This Termination Agreement (this “Agreement”) is made and entered into as of November 29, 2011, by and between Greenstone Industries Ltd., an Israeli publicly listed company ("Greenstone") and Mazal Resources B.V., a company organized under the laws of the Netherlands ("Mazal").
WHEREAS, Greenstone and Mazal entered into a that certain voting agreement, dated July 3, 2011, (the “Voting Agreement”), which was entered into pursuant to that certain Share Purchase Agreement, dated July 3, 2011, by and between Greenstone, Mazal, R.V.B. Holdings Ltd., S.R. Accord Ltd., S.R. Accord Technologies Ltd., and E.E.R Environmental Energy Resources (Israel) Ltd., (the “SPA”);
WHEREAS, Greenstone and Mazal wish to terminate the Voting Agreement;
NOW, THEREFORE, in consideration of the mutual premises set forth herein and other good and valuable consideration, the receipt and sufficiency of which are hereby acknowledged, the parties hereto, intending to be legally bound hereby, agree as follows.
As of the date hereof, the Voting Agreement is terminated and of no further force or effect and neither party has or shall have any further obligation or liability to the other party thereunder.
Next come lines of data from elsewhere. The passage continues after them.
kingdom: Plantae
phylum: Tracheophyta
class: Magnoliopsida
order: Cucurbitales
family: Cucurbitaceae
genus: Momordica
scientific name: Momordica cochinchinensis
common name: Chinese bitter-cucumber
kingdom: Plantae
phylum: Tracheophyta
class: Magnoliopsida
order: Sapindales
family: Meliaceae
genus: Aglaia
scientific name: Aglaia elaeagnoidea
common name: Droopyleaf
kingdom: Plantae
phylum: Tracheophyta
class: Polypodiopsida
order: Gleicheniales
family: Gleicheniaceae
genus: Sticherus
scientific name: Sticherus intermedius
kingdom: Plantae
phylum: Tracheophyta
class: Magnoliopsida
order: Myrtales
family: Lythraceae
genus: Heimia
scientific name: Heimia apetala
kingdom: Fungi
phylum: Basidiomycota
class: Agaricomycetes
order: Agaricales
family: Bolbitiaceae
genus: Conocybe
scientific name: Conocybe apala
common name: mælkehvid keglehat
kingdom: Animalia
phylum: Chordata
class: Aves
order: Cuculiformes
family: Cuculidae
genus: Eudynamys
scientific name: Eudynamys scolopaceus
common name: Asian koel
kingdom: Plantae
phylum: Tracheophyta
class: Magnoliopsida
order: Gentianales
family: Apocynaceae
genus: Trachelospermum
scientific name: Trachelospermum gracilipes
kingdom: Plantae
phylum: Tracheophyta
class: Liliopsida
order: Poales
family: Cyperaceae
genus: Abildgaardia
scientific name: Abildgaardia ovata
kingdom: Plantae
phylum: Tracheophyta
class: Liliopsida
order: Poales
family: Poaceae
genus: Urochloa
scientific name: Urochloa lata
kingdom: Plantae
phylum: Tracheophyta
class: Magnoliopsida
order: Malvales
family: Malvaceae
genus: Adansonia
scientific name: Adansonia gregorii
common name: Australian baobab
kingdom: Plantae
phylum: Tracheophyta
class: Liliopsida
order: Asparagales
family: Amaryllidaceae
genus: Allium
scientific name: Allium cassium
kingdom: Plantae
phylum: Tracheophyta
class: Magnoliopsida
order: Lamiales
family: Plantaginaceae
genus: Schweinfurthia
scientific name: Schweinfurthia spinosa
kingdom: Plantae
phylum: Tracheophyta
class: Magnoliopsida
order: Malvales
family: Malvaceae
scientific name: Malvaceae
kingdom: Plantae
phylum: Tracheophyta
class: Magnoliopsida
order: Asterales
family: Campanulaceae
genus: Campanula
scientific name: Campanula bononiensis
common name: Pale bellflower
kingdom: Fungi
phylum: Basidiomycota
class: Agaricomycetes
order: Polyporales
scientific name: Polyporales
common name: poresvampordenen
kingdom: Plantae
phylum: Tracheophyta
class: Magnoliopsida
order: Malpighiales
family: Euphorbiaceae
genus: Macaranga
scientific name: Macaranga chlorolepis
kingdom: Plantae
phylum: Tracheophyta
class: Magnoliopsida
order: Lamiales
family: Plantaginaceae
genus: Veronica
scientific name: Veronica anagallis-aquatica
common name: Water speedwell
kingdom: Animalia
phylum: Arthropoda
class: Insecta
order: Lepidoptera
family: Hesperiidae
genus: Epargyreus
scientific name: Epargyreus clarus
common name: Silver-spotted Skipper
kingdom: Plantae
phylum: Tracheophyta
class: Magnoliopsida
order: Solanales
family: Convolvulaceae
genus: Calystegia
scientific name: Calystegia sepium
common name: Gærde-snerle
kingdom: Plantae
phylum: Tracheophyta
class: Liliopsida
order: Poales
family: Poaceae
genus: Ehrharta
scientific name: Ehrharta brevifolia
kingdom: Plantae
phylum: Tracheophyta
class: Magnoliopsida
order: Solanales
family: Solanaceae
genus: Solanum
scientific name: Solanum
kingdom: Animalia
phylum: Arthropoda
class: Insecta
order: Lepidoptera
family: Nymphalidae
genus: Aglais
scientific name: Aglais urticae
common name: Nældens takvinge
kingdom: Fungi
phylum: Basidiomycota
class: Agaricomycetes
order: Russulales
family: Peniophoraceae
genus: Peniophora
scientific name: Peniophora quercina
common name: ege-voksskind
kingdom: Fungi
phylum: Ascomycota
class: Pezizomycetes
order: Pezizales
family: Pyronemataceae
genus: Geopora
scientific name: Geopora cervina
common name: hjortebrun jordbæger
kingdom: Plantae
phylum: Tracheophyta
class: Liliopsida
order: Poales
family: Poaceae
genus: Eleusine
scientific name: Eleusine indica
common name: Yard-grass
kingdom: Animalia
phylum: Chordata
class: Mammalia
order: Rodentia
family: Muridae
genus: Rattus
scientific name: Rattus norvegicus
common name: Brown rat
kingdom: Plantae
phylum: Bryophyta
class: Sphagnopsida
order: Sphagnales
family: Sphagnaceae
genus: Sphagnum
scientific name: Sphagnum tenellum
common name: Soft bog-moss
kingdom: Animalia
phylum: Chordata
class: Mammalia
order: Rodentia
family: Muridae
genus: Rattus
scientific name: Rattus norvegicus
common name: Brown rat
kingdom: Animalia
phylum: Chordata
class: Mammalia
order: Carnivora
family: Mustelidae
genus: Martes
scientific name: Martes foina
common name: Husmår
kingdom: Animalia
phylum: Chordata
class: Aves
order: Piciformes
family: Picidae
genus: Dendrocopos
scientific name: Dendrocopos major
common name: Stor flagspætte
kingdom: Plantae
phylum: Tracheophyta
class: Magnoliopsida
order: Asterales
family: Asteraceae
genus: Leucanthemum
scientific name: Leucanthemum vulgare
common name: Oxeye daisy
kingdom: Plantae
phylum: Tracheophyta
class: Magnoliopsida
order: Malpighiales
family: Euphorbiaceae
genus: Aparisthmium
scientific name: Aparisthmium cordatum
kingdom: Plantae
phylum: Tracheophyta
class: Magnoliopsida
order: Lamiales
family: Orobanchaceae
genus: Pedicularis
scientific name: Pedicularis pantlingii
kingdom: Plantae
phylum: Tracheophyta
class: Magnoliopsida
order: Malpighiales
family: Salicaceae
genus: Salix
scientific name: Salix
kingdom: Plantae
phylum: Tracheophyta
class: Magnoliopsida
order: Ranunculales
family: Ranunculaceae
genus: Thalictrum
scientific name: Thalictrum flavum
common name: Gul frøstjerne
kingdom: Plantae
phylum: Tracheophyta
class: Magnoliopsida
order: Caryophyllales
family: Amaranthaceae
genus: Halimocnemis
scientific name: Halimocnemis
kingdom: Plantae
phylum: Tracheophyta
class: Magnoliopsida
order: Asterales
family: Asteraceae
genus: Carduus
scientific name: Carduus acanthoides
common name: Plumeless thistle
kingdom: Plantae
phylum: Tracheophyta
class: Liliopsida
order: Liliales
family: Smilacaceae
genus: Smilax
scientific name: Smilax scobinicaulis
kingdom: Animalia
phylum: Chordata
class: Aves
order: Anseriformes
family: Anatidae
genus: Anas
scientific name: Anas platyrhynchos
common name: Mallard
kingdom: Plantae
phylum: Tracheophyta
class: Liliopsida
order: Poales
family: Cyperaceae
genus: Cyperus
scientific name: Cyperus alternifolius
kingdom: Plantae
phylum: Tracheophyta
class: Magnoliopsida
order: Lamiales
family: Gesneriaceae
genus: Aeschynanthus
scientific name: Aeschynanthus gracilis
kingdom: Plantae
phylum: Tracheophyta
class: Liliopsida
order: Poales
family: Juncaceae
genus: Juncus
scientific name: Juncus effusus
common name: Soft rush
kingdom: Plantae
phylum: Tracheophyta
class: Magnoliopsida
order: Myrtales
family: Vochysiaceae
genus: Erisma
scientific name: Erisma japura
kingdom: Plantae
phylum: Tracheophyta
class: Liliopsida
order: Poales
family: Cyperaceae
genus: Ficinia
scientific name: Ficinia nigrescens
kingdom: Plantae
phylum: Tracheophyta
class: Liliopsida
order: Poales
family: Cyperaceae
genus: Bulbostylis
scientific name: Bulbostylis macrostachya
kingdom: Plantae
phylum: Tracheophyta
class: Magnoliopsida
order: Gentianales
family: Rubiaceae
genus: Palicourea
Each party, individually and on behalf of any of its predecessors, successors, assigns, subsidiaries, officers, directors, shareholders, principals, agents, employees, affiliates, representatives, and all persons or entities connected with them (the “Releasors”), hereby release the other party and any of its predecessors, successors, assigns, subsidiaries, officers, directors, shareholders, principals, agents, employees, affiliates, representatives, and all persons or entities connected with them (the “Releasees”), who were, are or may be liable to the Releasors, of and from any and all claims, demands, counts, causes of action, obligations, liens, taxes, damages, losses, costs, attorneys’ fees, and expenses of every kind and nature whatsoever, known or unknown, suspected or unsuspected, fixed or contingent, which the Releasors may have had, now has, or may hereafter have against the Releasees, by reason of any matter, cause or thing directly arising out of and/or connected with and/or related to the Voting Agreement or the termination thereof, and from any and all claims for incidental, consequential, ensuing and/or resulting damage therefrom.
For the avoidance of doubt, it is acknowledged and agreed that the execution of this Termination Agreement shall not constitute a default under, or (other than in respect of the Voting Agreement as provided hereunder) give rise to any rights of termination, amendment or cancellation of the SPA or the transaction contemplated thereunder or any rights or obligations of the Parties thereunder or any of the agreements and instrument made in connection therewith, including without limitation, as defined in the SPA, the Option Agreement, the Irrevocable Proxy, the Trust Agreement, the Shareholders Agreement and the agreement between M.Stern Holdings Ltd. ("M.Stern") and E.E.R Environmental Energy Resources (Israel) Ltd. ("EER"), dated July 3, 2011, pursuant to which terms of the Option Agreement shall apply to shares of EER which shall be held by M.Stern following the exercise of options (as set forth therein).
This Agreement shall be governed by, and construed in accordance with the laws of the State of Israel, without regard to conflict of law principles.
Neither this Agreement nor any term hereof may be amended, waived, discharged or terminated other than by a written instrument signed by all the parties hereto.
This Agreement may be executed in one or more counterparts, each of which shall be deemed an original, and all of which together shall be deemed to be one and the same instrument.